Éric Delaporte, professeur de maladies infectieuses et coordinateur du projet au sein de l’IRD, l’Institut de recherche et développement

• Angélique Kidjo reprend « Pata Pata » contre le coronavirus

« Pata Pata », ou « Touche Touche ». Le tube planétaire, chanté en 1967 par la Sud-Africaine Miriam Makeba, prônait un message peu en phase avec la situation actuelle. Et méritait d’être un brin modifié en cette période de crise sanitaire. C’est en tout cas ce qu’a décidé l’Unicef. L’organisation onusienne a fait appel à la chanteuse béninoise Angélique Kidjo pour l’occasion.

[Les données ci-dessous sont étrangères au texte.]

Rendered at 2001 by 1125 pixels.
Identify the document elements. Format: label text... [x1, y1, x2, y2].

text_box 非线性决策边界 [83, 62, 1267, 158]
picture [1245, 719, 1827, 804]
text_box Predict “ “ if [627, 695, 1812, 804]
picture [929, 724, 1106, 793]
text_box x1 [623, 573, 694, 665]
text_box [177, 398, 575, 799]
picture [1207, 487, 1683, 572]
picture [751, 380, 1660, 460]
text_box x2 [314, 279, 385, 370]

Angélique Kidjo adapte «Pata Pata» au confinement

Les paroles ont été revisitées pour encourager la distanciation sociale et les règles d'hygiène, comme se laver régulièrement les mains. « En cette époque de coronavirus, ce n'est pas le temps du toucher… Tout le monde peut aider à combattre le Covid-19. Restez à la maison et attendez… Ce n'est pas du pata-pata… Nous devons garder nos mains propres », peut-on entendre. On vous laisse juger le résultat.

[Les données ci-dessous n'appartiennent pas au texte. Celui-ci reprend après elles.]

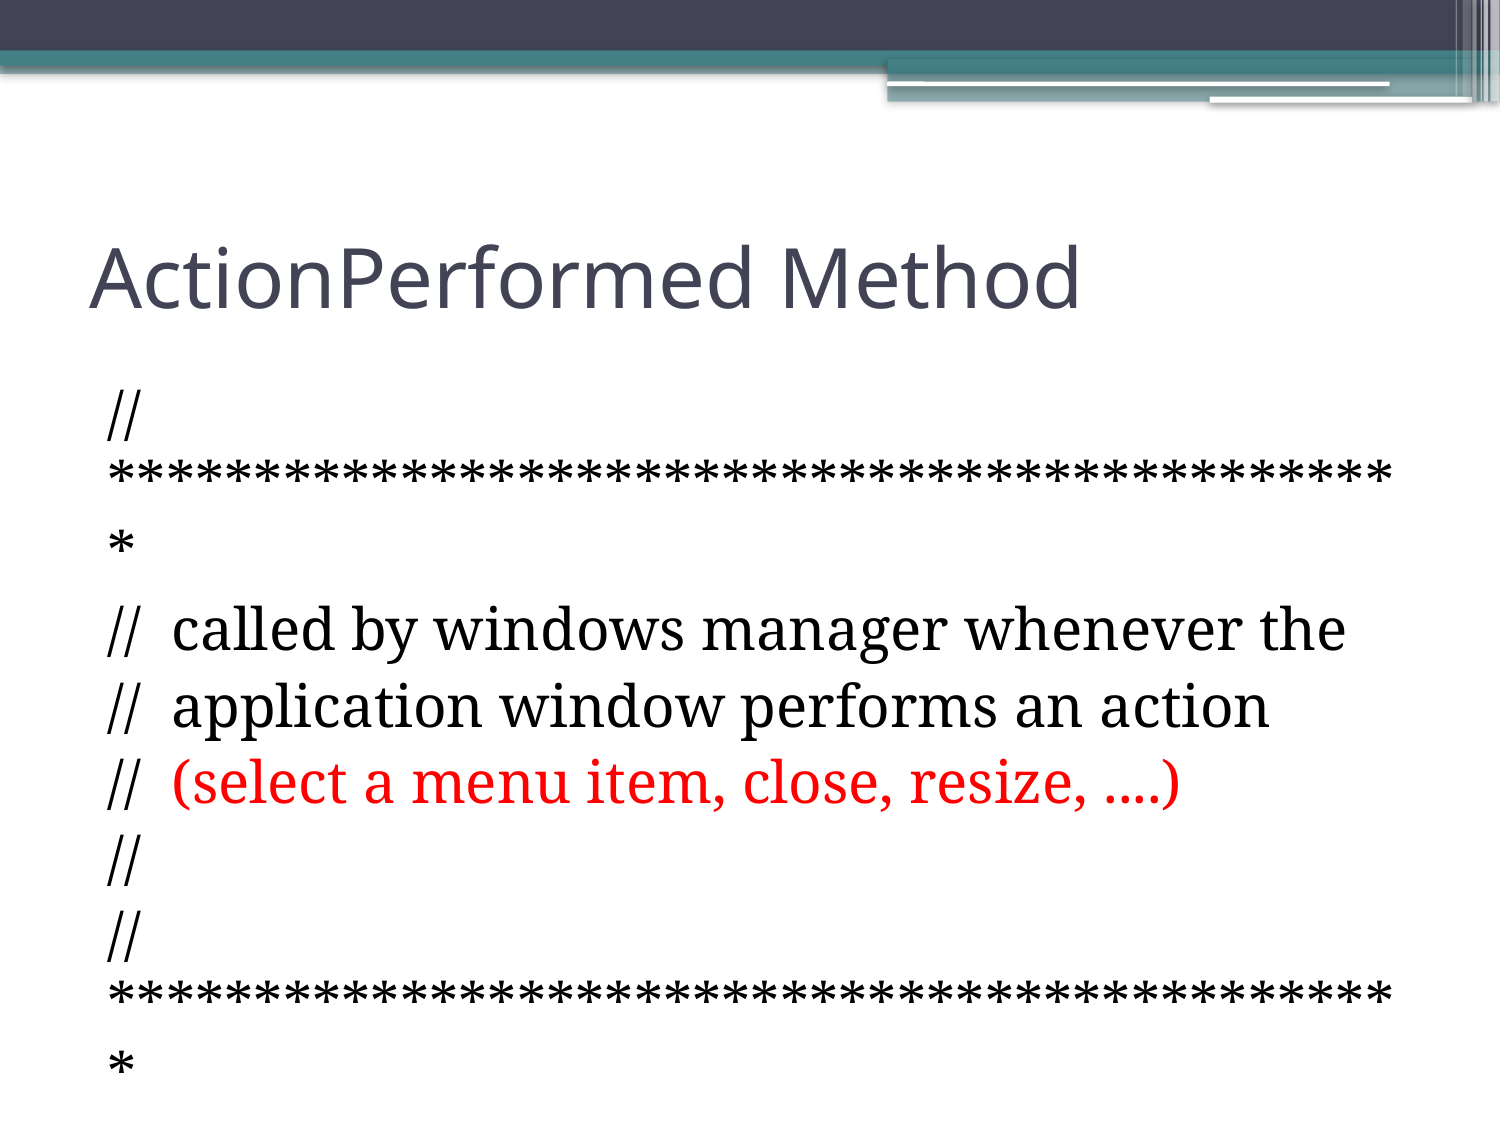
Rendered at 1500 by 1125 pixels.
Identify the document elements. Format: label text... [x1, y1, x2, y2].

list //********************************************* // called by windows manager whenever the // application window performs an action // (select a menu item, close, resize, ....) // //********************************************* [75, 368, 1425, 1079]
title ActionPerformed Method [75, 187, 1425, 363]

• Emmanuel Adebayor, un épervier pas concerné

« Je ne ferai pas de don. Je ne suis ni Drogba ni Eto’o, je suis Emmanuel Adebayor et je ferai ce que j’ai envie de faire ». L’ancien capitaine des Éperviers, pourtant généreux par le passé avec la population togolaise, refuse cette fois de mettre la main au porte-monnaie. Contrairement aux icônes continentales du ballon rond, l’Ivoirien Didier Drogba et le Camerounais Samuel Eto’o, Emmanuel Adebayor refuse de s’impliquer dans la lutte contre le coronavirus au Togo, et ne fera pas de don. Une décision de l’ancien buteur d’Arsenal, Manchester City ou encore du Real Madrid, qui n’a pas du tout plu à ses fans au pays. « Le mieux serait qu’il aide la population ! », s’exclame un supporter des Éperviers à Lomé, au micro de notre correspondant Komla Eklu. « On a pas des stars tout le temps. Dans les moments difficiles, il doit, lui aussi, nous aider. » Le message est passé.